REQUIREMENT
In the passage on additive manufacturing, which two treatments remove voids and surface roughness, respectively?

QUOTED PASSAGE
────────────────

In this study, low cycle fatigue tests under non-proportional multiaxial loading were conducted by means of additively manufactured specimen. In addition, the fracture mechanism of AM components with defects was investigated by the fracture surface observation. Then, the factor of the decrease in fatigue strength was discussed focusing on internal defects, that have hardly been clarified in the previous study [1].
The laser powder bed fusion (L-PBF) is the most employed technique for fabrication of additively manufactured components. The steps of the fabrication technique are represented schematically in Figure 1 [19], and manufacturing processes are shown below: 1. Layer of powdered material is applied to building platform; 2. Powdered material is solidified into a cross-section of a 3D model with laser; 3. Building platform is lowered. The next layer of powder is applied; 4. The process repeats itself until the creation of the part is complete; 5. The part is removed from the unused powder.
As the advantages, L-PBF can economically fabricate ideal parts with complex geometries in a rapid design to manufacturing cycle. However, as the disadvantages, the components fabricated by L-PBF have voids, residual stresses and surface roughness due to the influence of different process parameters. For the improvement, performing HIP and sandpapering can remove voids and surface roughness, respectively. Thus, fatigue strength of AM components can be improved.

────────────────

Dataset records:
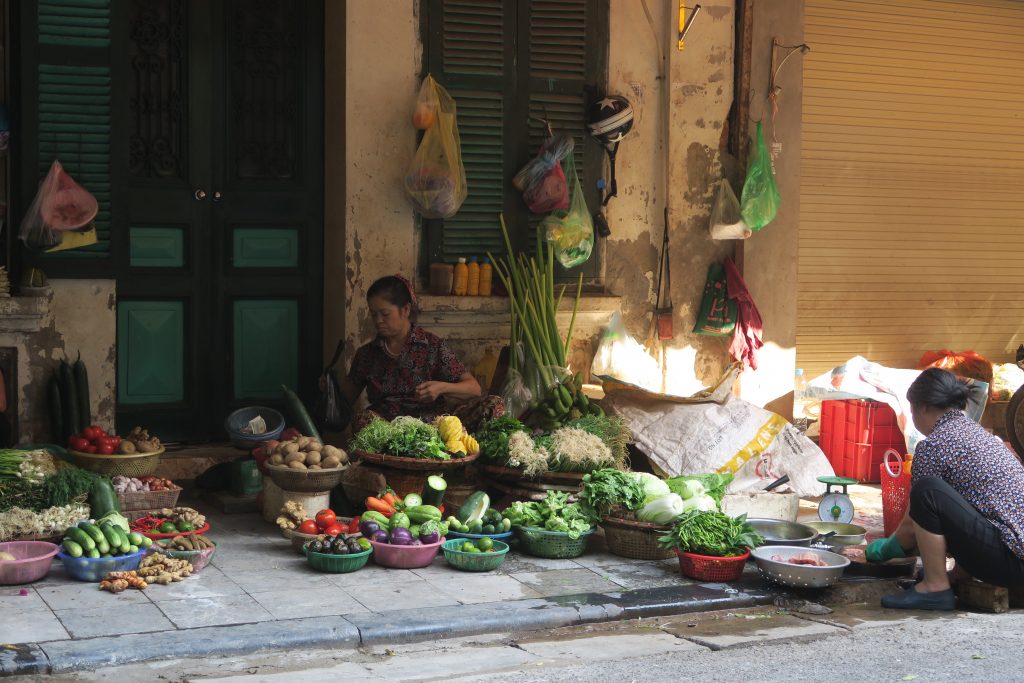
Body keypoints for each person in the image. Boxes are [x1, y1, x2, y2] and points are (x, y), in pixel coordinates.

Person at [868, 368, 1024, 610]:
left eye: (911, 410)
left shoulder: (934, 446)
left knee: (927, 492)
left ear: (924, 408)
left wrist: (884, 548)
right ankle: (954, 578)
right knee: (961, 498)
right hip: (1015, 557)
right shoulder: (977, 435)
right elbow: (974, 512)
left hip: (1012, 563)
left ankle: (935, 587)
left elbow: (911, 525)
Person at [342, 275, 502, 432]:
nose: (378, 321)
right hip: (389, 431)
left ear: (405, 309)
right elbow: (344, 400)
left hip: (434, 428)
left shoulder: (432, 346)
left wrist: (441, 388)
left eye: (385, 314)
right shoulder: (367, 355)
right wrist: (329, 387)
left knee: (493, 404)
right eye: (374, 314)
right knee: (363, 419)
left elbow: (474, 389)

────────────────

SOLUTION TO THIS PROBLEM
Performing HIP removes voids, and sandpapering removes surface roughness.